Answer Man: Noises Up And Residents Ticked Off

Marine One carries the president, but many military helicopter flights are for training.
Marine One carries the president, but many military helicopter flights are for training. (By Haraz N. Ghanbari -- Associated Press)
By John Kelly
Sunday, July 8, 2007

Readers were not at all happy with the response Answer Man gave to Charles B. Saunders last week about hovering helicopters that disturb sleep in the early-morning hours.

Some thought he went too easy on the TV stations that launch traffic choppers. Others said he should have gone after the worst offenders: military helicopters. Another reader chimed in thusly: "Charles B. Saunders should look up and say a prayer that the helicopter is ours and not filled with terrorists."

To which Answer Man can only reply, um, ho-kay.

A week spent scanning the skies has convinced Answer Man that this is a bigger deal than he originally thought. Just ask Rob Krupicka, an Alexandria City Council member and chairman of the aviation policy committee for the Metropolitan Washington Council of Governments.

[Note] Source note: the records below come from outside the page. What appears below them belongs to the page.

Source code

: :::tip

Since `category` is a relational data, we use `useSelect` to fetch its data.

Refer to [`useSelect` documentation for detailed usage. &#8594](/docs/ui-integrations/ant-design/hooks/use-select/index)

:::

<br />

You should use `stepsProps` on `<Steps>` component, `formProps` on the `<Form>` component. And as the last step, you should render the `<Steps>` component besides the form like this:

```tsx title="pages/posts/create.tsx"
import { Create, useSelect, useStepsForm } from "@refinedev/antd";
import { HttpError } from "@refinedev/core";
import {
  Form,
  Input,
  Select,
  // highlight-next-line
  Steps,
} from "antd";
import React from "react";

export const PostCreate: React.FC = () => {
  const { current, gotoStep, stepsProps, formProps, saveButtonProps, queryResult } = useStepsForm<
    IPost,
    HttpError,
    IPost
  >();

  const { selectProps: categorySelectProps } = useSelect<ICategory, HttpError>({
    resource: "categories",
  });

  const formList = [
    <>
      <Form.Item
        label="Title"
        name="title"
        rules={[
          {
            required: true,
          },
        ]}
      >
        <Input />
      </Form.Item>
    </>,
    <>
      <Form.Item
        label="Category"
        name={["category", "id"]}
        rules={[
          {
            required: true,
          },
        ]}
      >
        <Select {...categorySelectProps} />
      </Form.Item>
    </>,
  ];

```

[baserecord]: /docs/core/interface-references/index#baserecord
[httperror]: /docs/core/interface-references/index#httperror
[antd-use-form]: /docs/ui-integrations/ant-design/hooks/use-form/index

"In the last few years, there has been a steady increase in complaints about helicopter noise," Rob said. "It's a growing issue that's on the front burner for us."

Rob said he seldom hears about Answer Man's particular nemesis -- the TV news chopper -- though he agrees that hovering over a neighborhood at 6:15 a.m. just to get a traffic shot is probably something that needs looking into. Most citizen complaints stem from military helicopters and, to a lesser extent, police and hospital choppers.

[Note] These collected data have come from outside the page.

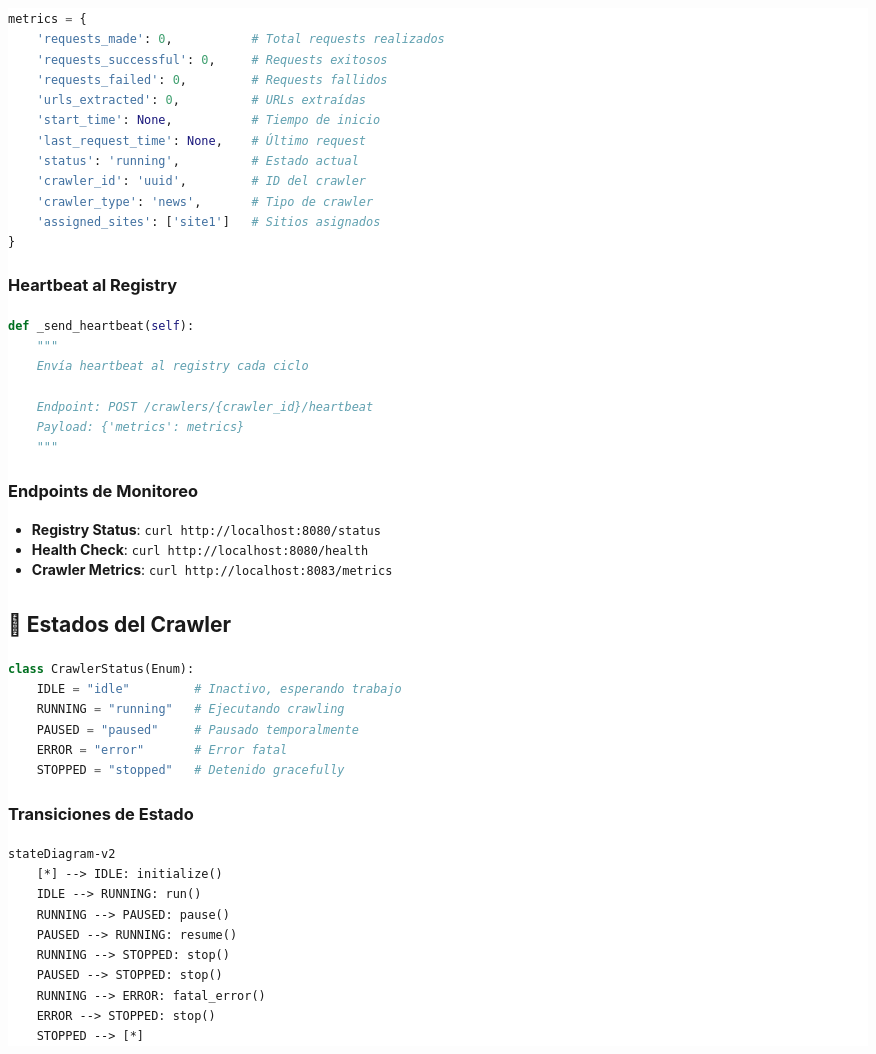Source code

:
 ```python
metrics = {
    'requests_made': 0,           # Total requests realizados
    'requests_successful': 0,     # Requests exitosos
    'requests_failed': 0,         # Requests fallidos
    'urls_extracted': 0,          # URLs extraídas
    'start_time': None,           # Tiempo de inicio
    'last_request_time': None,    # Último request
    'status': 'running',          # Estado actual
    'crawler_id': 'uuid',         # ID del crawler
    'crawler_type': 'news',       # Tipo de crawler
    'assigned_sites': ['site1']   # Sitios asignados
}
```

### Heartbeat al Registry

```python
def _send_heartbeat(self):
    """
    Envía heartbeat al registry cada ciclo
    
    Endpoint: POST /crawlers/{crawler_id}/heartbeat
    Payload: {'metrics': metrics}
    """
```

### Endpoints de Monitoreo

- **Registry Status**: `curl http://localhost:8080/status`
- **Health Check**: `curl http://localhost:8080/health`
- **Crawler Metrics**: `curl http://localhost:8083/metrics`

## 🔧 Estados del Crawler

```python
class CrawlerStatus(Enum):
    IDLE = "idle"         # Inactivo, esperando trabajo
    RUNNING = "running"   # Ejecutando crawling
    PAUSED = "paused"     # Pausado temporalmente
    ERROR = "error"       # Error fatal
    STOPPED = "stopped"   # Detenido gracefully
```

### Transiciones de Estado

```mermaid
stateDiagram-v2
    [*] --> IDLE: initialize()
    IDLE --> RUNNING: run()
    RUNNING --> PAUSED: pause()
    PAUSED --> RUNNING: resume()
    RUNNING --> STOPPED: stop()
    PAUSED --> STOPPED: stop()
    RUNNING --> ERROR: fatal_error()
    ERROR --> STOPPED: stop()
    STOPPED --> [*]
```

Rob said he knows that many people think most flights are Pentagon bigwigs being whisked to meetings. But that's not the case.

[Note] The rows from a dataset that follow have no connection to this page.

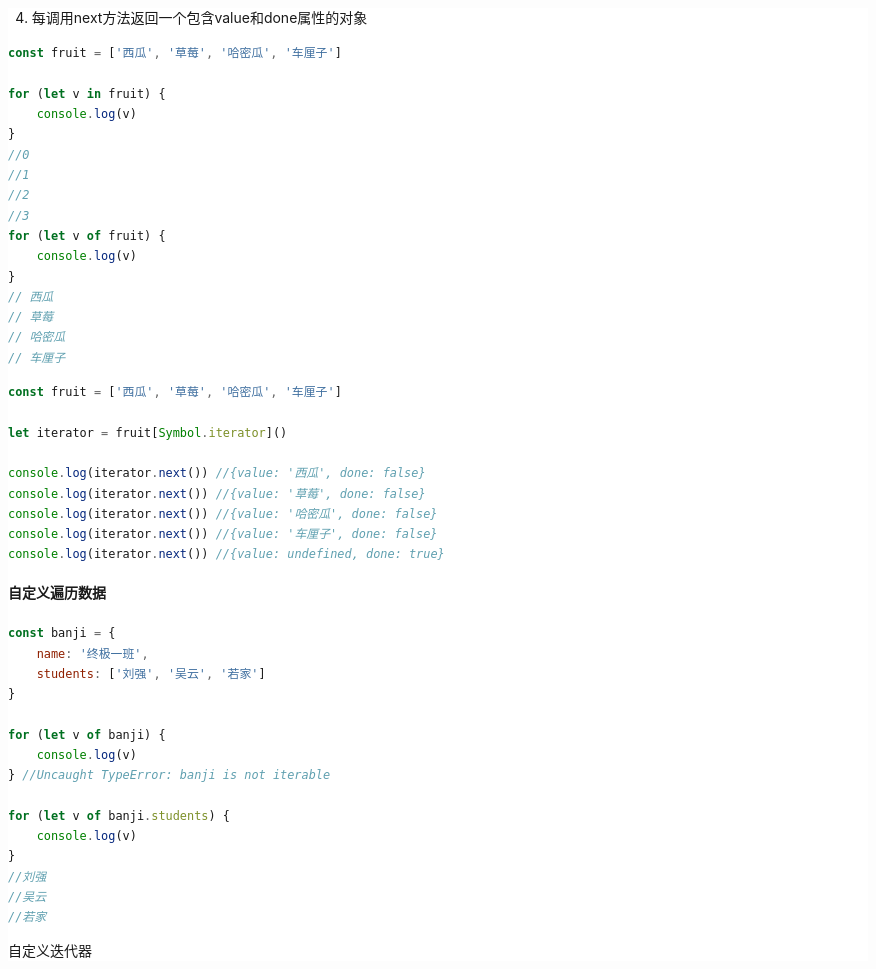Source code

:    4. 每调用next方法返回一个包含value和done属性的对象

```js
const fruit = ['西瓜', '草莓', '哈密瓜', '车厘子']

for (let v in fruit) {
    console.log(v)
}
//0
//1
//2
//3
for (let v of fruit) {
    console.log(v)
}
// 西瓜
// 草莓
// 哈密瓜
// 车厘子
```

```js
const fruit = ['西瓜', '草莓', '哈密瓜', '车厘子']

let iterator = fruit[Symbol.iterator]()

console.log(iterator.next()) //{value: '西瓜', done: false}
console.log(iterator.next()) //{value: '草莓', done: false}
console.log(iterator.next()) //{value: '哈密瓜', done: false}
console.log(iterator.next()) //{value: '车厘子', done: false}
console.log(iterator.next()) //{value: undefined, done: true}
```

#### 自定义遍历数据

```js
const banji = {
    name: '终极一班',
    students: ['刘强', '吴云', '若家']
}

for (let v of banji) {
    console.log(v)
} //Uncaught TypeError: banji is not iterable

for (let v of banji.students) {
    console.log(v)
}
//刘强
//吴云
//若家
```

自定义迭代器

"It really is the military running the kind of missions they need to run so troops are well prepared for any kind of incident," he said. "On top of that, hospitals are using more helicopters because traffic in the region is so bad."

The copters can't climb higher, because that might put them in the paths of airplanes.

Rob said the military wants to hear the public's complaints. The problem is that the only way to complain is by calling the military installation where the chopper is based, something that is pretty much impossible for a civilian to know.

"I think the military would like to have one common number" that people could call, Rob said. "We're not there yet."

More Maury

Who knew there were so many Pathfinder of the Seas groupies? Answer Man's recent column about Matthew Fontaine Maury and the pioneering work he did at the old Naval Observatory in Foggy Bottom garnered a shipload of responses.